God thunders wondrously with his voice; he does great things that we cannot comprehend, Job 37:5.
You make a case for both sides of this argument. For example, take Tiger Woods whose father Earl prepared Eldrick to become a golfing phenom as soon as he could walk. Earl Woods used his military background to mentality test Tiger’s mind for every scenario on a golf course and in a tournament. During Tiger’s prime, Woods was a machine, defying the experts with an epic run toward the greatest golfer of all time. However, when Earl Woods died in May of 2006, Tiger’s amazing stretch slowed down after winning the 2008 United States Open, his last major title. While injuries has played a part to his decline, perhaps Earl’s absence enabled Tiger to let his guard down, to lose his edge. Whatever the reason, Tiger has altered his goals, enjoying playing golf again with a healthy body.
You will increase my greatness and comfort me again, Psalm 71:21.
Meanwhile, Jennifer Capriati is a good counter for the opposing side whose parents seemed to want success more than Jennifer at times. This tennis star turned pro at age 13, winning 3 majors and a gold medal at the 1992 Olympic Games. However, television displayed the emotion of a teenager taking center stage before fully maturing. Between Jennifer’s initial success, her parent’s desire for greatness and becoming burned out at an early age for a professional athlete, Capriati’s full potential was never realized. Like anyone I’m sure she would like to go back and do certain things differently, yet at some point rising stars need to take ownership of a parent’s desire for greatness. If not, greatness will fizzle out sooner rather than later.
I can do all things through him who strengthens me, Philippians 4:13.
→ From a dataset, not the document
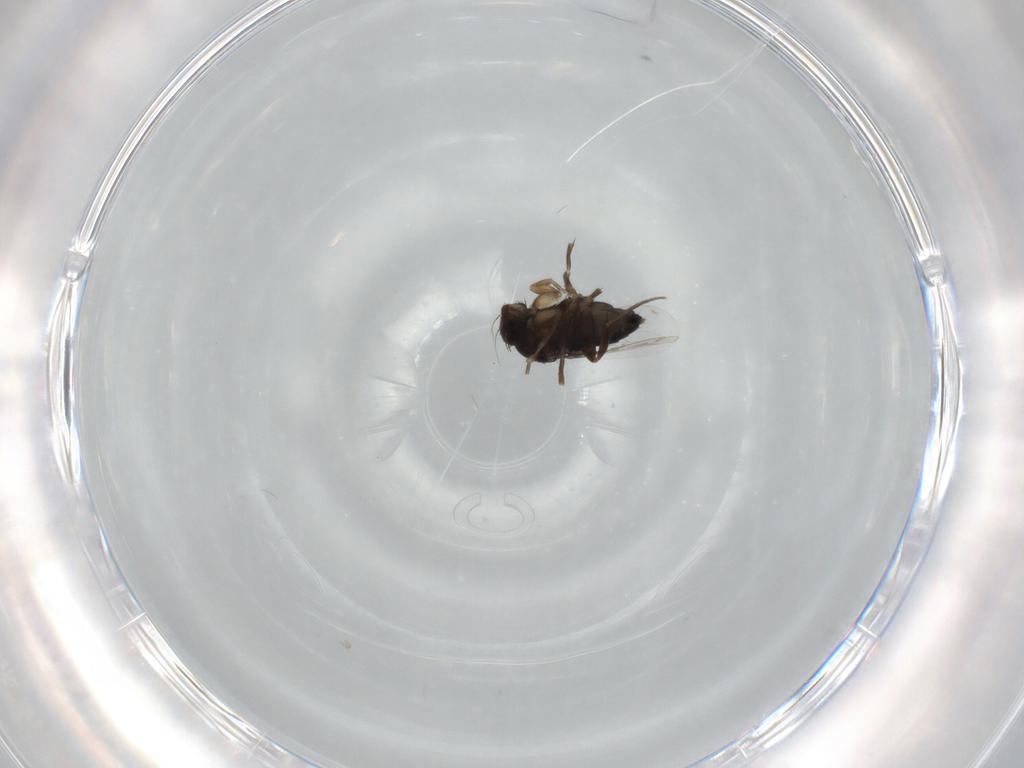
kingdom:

As a parent, I struggle with knowing when to push my children and when to walk away. I believe every parent wants the best for their children, but selfish desires may interfere with your own ability to be a good parent. During my fifteen years of coaching high school and youth sports, I found myself caring more than my players. I take each defeat and loss personally, re-evaluating in my mind to see if I did everything in my power to set my players up for success. In some circumstances, I was responsible for a loss, taking the blame. However, I learned that if my kids don’t care, I need to rethink my priorities. Am I too serious, not forceful enough or do I need to let go to see if someone takes ownership of a desire for greatness? I still haven’t figured this out, but I am hopeful and prayerful that one day my children will develop a desire for greatness in this life.